Entries supplied:
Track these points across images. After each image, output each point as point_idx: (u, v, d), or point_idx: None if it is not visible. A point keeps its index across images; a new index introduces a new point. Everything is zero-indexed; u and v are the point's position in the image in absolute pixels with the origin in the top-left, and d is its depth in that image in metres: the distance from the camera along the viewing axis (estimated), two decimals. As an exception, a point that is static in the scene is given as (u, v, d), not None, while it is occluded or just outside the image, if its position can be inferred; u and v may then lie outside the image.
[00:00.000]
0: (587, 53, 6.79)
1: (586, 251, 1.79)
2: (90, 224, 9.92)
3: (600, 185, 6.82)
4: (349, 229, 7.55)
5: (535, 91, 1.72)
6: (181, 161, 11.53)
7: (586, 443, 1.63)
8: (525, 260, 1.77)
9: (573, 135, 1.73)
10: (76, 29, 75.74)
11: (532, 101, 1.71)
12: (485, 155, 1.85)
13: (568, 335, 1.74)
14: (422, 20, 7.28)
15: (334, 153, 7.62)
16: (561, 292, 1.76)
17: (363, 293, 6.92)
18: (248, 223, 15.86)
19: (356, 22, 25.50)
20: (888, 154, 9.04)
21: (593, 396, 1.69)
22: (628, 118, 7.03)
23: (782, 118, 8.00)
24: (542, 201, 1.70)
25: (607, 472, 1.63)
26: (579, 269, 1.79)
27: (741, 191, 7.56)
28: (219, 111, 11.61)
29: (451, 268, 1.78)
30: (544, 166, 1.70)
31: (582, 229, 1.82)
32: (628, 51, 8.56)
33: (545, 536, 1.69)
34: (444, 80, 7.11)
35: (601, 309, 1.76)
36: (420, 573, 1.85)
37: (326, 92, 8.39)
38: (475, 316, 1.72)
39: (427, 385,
* * *
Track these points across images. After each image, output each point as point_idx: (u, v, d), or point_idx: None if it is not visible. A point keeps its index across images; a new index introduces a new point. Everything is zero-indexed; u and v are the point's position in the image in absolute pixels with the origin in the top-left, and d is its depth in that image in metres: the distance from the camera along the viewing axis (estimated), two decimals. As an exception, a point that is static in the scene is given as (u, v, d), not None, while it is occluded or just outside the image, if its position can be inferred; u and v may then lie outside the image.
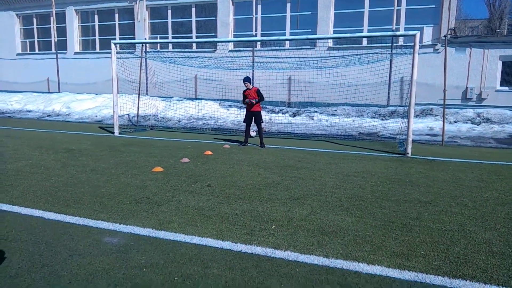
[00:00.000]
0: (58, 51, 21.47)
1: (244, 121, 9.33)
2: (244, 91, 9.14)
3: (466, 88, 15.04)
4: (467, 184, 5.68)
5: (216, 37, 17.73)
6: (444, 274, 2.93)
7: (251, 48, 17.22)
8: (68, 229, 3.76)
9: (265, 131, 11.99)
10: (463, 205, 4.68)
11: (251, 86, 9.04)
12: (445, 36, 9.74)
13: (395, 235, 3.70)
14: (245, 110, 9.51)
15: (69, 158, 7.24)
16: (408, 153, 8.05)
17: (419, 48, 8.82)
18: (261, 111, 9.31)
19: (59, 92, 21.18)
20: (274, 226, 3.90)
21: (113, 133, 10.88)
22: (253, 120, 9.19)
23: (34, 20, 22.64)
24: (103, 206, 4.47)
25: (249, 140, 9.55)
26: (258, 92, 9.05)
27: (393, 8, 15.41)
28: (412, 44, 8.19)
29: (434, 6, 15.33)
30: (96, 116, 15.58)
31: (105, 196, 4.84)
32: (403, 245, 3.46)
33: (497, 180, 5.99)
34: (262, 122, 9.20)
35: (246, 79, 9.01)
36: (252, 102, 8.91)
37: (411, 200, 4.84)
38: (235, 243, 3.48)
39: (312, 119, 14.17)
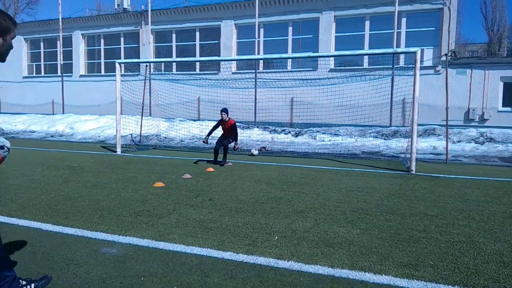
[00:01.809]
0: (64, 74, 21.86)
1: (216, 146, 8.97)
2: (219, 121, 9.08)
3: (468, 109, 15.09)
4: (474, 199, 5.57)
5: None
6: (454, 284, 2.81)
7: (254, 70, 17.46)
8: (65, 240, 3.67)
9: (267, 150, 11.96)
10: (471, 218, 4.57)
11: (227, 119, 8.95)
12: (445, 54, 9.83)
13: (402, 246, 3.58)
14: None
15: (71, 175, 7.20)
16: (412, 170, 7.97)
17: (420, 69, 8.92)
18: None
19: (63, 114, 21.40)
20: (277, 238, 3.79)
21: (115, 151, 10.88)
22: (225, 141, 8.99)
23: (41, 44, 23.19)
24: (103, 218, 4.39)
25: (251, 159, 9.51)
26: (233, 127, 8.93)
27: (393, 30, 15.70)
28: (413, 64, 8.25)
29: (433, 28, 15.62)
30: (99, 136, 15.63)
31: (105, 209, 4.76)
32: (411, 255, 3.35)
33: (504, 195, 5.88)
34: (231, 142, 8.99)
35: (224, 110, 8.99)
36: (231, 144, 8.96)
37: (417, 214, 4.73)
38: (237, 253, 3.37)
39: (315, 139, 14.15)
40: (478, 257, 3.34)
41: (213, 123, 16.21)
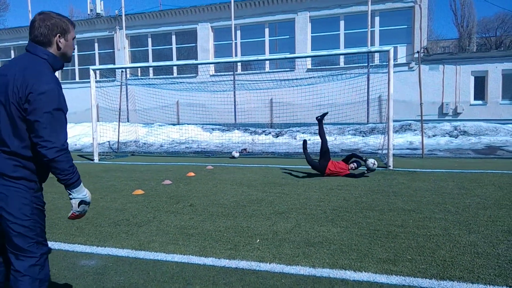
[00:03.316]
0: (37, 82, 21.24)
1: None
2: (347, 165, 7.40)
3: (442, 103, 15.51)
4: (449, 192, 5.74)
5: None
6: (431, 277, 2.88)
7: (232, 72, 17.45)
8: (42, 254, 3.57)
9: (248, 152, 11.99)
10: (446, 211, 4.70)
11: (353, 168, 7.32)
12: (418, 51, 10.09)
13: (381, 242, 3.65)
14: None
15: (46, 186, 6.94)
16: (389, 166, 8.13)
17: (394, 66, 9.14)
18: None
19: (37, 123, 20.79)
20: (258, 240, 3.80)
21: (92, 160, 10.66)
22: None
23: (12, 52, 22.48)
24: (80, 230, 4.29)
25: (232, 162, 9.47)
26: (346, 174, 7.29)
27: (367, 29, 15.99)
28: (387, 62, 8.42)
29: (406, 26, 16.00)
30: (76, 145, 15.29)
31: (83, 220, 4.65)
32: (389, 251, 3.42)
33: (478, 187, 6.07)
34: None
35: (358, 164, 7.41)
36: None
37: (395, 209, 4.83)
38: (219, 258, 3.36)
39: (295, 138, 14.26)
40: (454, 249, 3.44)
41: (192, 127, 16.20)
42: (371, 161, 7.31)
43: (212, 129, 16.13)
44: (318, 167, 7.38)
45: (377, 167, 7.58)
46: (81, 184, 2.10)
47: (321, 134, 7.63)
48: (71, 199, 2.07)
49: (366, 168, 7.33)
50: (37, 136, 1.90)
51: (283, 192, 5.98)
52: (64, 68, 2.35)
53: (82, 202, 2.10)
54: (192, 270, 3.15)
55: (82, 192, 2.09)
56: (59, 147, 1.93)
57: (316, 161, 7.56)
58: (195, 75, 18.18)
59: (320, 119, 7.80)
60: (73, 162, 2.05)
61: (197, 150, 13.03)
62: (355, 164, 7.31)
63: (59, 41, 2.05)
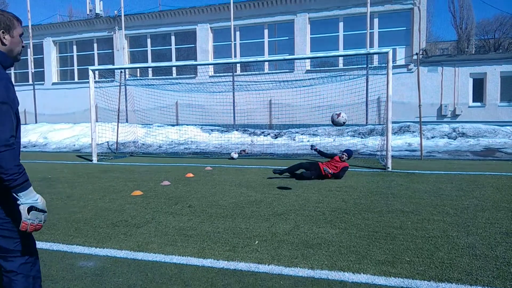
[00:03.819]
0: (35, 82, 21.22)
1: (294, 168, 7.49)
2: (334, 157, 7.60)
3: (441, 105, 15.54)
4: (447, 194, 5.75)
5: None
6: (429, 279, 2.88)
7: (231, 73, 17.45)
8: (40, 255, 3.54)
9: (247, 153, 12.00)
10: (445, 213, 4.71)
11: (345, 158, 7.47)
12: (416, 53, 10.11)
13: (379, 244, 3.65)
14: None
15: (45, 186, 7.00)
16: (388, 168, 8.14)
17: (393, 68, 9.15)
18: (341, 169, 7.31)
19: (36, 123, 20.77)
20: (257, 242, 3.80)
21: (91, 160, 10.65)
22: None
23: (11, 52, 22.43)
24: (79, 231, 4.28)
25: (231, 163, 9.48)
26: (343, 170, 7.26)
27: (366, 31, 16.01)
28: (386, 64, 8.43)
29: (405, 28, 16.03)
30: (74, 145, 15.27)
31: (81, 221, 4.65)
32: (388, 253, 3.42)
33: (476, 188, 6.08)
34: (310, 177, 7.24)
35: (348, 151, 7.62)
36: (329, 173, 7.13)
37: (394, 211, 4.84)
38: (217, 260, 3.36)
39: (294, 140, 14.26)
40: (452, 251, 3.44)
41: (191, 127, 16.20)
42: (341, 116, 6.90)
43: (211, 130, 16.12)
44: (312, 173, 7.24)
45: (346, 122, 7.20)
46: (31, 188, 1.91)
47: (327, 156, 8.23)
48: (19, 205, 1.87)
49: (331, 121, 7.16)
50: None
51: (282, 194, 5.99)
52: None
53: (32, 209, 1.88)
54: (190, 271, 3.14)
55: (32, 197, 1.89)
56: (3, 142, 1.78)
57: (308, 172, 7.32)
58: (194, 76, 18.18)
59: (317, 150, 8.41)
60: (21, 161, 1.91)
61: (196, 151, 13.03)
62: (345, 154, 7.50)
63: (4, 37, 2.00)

Aim of the task: Copy, exactly and only, the lines above that begin with the one containing "15: (69, 158, 7.24)" and finish with the one containing "33: (497, 180, 5.99)".

Written response:
15: (69, 158, 7.24)
16: (408, 153, 8.05)
17: (419, 48, 8.82)
18: (261, 111, 9.31)
19: (59, 92, 21.18)
20: (274, 226, 3.90)
21: (113, 133, 10.88)
22: (253, 120, 9.19)
23: (34, 20, 22.64)
24: (103, 206, 4.47)
25: (249, 140, 9.55)
26: (258, 92, 9.05)
27: (393, 8, 15.41)
28: (412, 44, 8.19)
29: (434, 6, 15.33)
30: (96, 116, 15.58)
31: (105, 196, 4.84)
32: (403, 245, 3.46)
33: (497, 180, 5.99)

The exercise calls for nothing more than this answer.